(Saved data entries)
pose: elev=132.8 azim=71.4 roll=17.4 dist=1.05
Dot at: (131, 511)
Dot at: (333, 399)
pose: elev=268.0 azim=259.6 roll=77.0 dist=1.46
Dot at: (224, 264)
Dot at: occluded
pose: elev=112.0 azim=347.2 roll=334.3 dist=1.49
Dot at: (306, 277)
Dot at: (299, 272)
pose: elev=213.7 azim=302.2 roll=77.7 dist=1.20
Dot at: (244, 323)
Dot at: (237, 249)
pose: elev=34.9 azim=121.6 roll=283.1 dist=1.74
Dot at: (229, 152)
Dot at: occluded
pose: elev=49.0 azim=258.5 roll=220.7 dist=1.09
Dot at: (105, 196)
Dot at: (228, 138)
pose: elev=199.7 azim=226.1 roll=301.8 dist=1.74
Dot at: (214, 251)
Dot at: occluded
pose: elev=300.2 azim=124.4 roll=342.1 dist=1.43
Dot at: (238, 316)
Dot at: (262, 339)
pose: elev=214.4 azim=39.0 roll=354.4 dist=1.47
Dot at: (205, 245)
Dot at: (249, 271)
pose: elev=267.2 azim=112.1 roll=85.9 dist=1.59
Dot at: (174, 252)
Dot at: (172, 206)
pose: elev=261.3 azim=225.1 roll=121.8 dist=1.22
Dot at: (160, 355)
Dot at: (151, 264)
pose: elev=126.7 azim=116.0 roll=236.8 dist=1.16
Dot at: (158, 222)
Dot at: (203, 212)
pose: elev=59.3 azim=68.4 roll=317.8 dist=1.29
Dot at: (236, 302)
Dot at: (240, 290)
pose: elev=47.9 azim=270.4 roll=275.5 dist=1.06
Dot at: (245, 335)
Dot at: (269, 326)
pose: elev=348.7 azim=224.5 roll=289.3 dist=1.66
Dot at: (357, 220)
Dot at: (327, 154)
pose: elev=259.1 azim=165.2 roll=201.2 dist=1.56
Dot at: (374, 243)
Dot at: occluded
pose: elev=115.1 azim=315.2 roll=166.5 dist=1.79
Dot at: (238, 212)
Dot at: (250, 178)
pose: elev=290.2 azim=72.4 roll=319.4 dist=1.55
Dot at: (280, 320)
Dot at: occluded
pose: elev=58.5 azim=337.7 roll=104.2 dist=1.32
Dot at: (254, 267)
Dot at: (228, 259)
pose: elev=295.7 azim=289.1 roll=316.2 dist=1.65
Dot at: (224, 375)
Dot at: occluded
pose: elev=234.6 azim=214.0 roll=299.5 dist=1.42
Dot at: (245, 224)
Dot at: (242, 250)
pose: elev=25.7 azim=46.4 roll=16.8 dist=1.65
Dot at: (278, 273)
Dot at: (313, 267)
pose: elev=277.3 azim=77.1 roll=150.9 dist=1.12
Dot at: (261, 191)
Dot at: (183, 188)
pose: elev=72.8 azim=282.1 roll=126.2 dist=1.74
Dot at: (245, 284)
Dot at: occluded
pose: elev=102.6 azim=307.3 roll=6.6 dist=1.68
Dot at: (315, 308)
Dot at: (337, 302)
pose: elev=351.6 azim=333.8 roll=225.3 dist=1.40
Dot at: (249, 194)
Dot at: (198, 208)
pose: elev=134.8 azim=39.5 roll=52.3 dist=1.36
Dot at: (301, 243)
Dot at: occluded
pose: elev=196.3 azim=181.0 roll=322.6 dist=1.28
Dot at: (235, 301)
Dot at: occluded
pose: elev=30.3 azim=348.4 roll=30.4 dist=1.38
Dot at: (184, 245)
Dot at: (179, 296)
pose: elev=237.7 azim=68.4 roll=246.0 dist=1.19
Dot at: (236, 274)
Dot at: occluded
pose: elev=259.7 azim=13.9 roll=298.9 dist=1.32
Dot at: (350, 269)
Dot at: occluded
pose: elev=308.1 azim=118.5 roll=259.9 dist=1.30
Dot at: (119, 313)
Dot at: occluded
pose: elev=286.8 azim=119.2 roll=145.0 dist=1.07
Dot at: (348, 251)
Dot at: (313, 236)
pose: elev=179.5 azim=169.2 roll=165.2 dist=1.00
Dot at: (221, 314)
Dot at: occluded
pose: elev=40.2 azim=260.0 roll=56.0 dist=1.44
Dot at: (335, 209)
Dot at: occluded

__Problem details__.
Convert all of the data above into a numbered list, leaving out any blank lines.

__Exercise result__.
1. pose: elev=132.8 azim=71.4 roll=17.4 dist=1.05
2. Dot at: (131, 511)
3. Dot at: (333, 399)
4. pose: elev=268.0 azim=259.6 roll=77.0 dist=1.46
5. Dot at: (224, 264)
6. Dot at: occluded
7. pose: elev=112.0 azim=347.2 roll=334.3 dist=1.49
8. Dot at: (306, 277)
9. Dot at: (299, 272)
10. pose: elev=213.7 azim=302.2 roll=77.7 dist=1.20
11. Dot at: (244, 323)
12. Dot at: (237, 249)
13. pose: elev=34.9 azim=121.6 roll=283.1 dist=1.74
14. Dot at: (229, 152)
15. Dot at: occluded
16. pose: elev=49.0 azim=258.5 roll=220.7 dist=1.09
17. Dot at: (105, 196)
18. Dot at: (228, 138)
19. pose: elev=199.7 azim=226.1 roll=301.8 dist=1.74
20. Dot at: (214, 251)
21. Dot at: occluded
22. pose: elev=300.2 azim=124.4 roll=342.1 dist=1.43
23. Dot at: (238, 316)
24. Dot at: (262, 339)
25. pose: elev=214.4 azim=39.0 roll=354.4 dist=1.47
26. Dot at: (205, 245)
27. Dot at: (249, 271)
28. pose: elev=267.2 azim=112.1 roll=85.9 dist=1.59
29. Dot at: (174, 252)
30. Dot at: (172, 206)
31. pose: elev=261.3 azim=225.1 roll=121.8 dist=1.22
32. Dot at: (160, 355)
33. Dot at: (151, 264)
34. pose: elev=126.7 azim=116.0 roll=236.8 dist=1.16
35. Dot at: (158, 222)
36. Dot at: (203, 212)
37. pose: elev=59.3 azim=68.4 roll=317.8 dist=1.29
38. Dot at: (236, 302)
39. Dot at: (240, 290)
40. pose: elev=47.9 azim=270.4 roll=275.5 dist=1.06
41. Dot at: (245, 335)
42. Dot at: (269, 326)
43. pose: elev=348.7 azim=224.5 roll=289.3 dist=1.66
44. Dot at: (357, 220)
45. Dot at: (327, 154)
46. pose: elev=259.1 azim=165.2 roll=201.2 dist=1.56
47. Dot at: (374, 243)
48. Dot at: occluded
49. pose: elev=115.1 azim=315.2 roll=166.5 dist=1.79
50. Dot at: (238, 212)
51. Dot at: (250, 178)
52. pose: elev=290.2 azim=72.4 roll=319.4 dist=1.55
53. Dot at: (280, 320)
54. Dot at: occluded
55. pose: elev=58.5 azim=337.7 roll=104.2 dist=1.32
56. Dot at: (254, 267)
57. Dot at: (228, 259)
58. pose: elev=295.7 azim=289.1 roll=316.2 dist=1.65
59. Dot at: (224, 375)
60. Dot at: occluded
61. pose: elev=234.6 azim=214.0 roll=299.5 dist=1.42
62. Dot at: (245, 224)
63. Dot at: (242, 250)
64. pose: elev=25.7 azim=46.4 roll=16.8 dist=1.65
65. Dot at: (278, 273)
66. Dot at: (313, 267)
67. pose: elev=277.3 azim=77.1 roll=150.9 dist=1.12
68. Dot at: (261, 191)
69. Dot at: (183, 188)
70. pose: elev=72.8 azim=282.1 roll=126.2 dist=1.74
71. Dot at: (245, 284)
72. Dot at: occluded
73. pose: elev=102.6 azim=307.3 roll=6.6 dist=1.68
74. Dot at: (315, 308)
75. Dot at: (337, 302)
76. pose: elev=351.6 azim=333.8 roll=225.3 dist=1.40
77. Dot at: (249, 194)
78. Dot at: (198, 208)
79. pose: elev=134.8 azim=39.5 roll=52.3 dist=1.36
80. Dot at: (301, 243)
81. Dot at: occluded
82. pose: elev=196.3 azim=181.0 roll=322.6 dist=1.28
83. Dot at: (235, 301)
84. Dot at: occluded
85. pose: elev=30.3 azim=348.4 roll=30.4 dist=1.38
86. Dot at: (184, 245)
87. Dot at: (179, 296)
88. pose: elev=237.7 azim=68.4 roll=246.0 dist=1.19
89. Dot at: (236, 274)
90. Dot at: occluded
91. pose: elev=259.7 azim=13.9 roll=298.9 dist=1.32
92. Dot at: (350, 269)
93. Dot at: occluded
94. pose: elev=308.1 azim=118.5 roll=259.9 dist=1.30
95. Dot at: (119, 313)
96. Dot at: occluded
97. pose: elev=286.8 azim=119.2 roll=145.0 dist=1.07
98. Dot at: (348, 251)
99. Dot at: (313, 236)
100. pose: elev=179.5 azim=169.2 roll=165.2 dist=1.00
101. Dot at: (221, 314)
102. Dot at: occluded
103. pose: elev=40.2 azim=260.0 roll=56.0 dist=1.44
104. Dot at: (335, 209)
105. Dot at: occluded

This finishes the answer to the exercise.